On the question of whether OCD can lead to early dementia, in 2021, researchers at the Veterans General Hospital in Taipei, China, found that “people with OCD have an increased risk of developing dementias (such as Alzheimer’s disease and vascular dementia),” and published their findings in the Journal of Clinical Psychiatry.
Using a large insurance database in Taiwan, the researchers identified people over the age of 45 who had been diagnosed with OCD by psychiatrists and had no history of dementia before their diagnosis, and each OCD patient was compared with 10 non-OCD patients. The final study included 1,347 people with OCD and 13,470 matched control participants.

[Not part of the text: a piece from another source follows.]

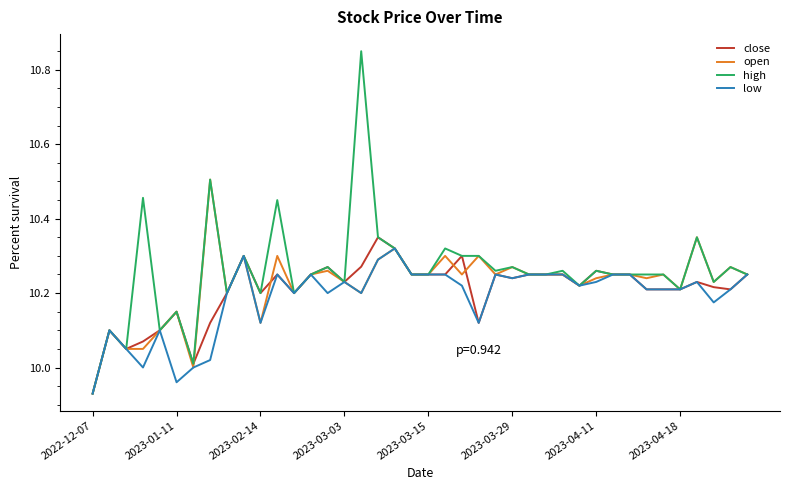

Which series has the largest range (max minus min)?

high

After controlling for potentially confounding variables, including age, sex, other diseases, income level, and urbanization, the analysis revealed that during the follow-up period:
1.7 percent of people with OCD developed Alzheimer’s disease, compared with 0.1 percent of the control group;
Vascular dementia occurred in 1.1 percent of the OCD patients, compared with 0.2 percent of the control group;
And 3.6 percent of the OCD patients developed dementia with uncertainty, compared with 0.5 percent of the control group.
People with OCD were more than four times as likely to develop dementia.
Male OCD patients were more likely to develop Alzheimer’s disease;
Women with OCD are more likely to develop vascular dementia;
This pattern is the opposite of what would be expected in the general population.
In addition, people with OCD were diagnosed with dementia about six years earlier than people without OCD, and early-onset dementia (onset earlier than age 65) was more common in people with OCD.
If this finding is confirmed in other studies, it would be logical to elucidate the mechanisms underlying the relationship between OCD and dementia, the findings argue.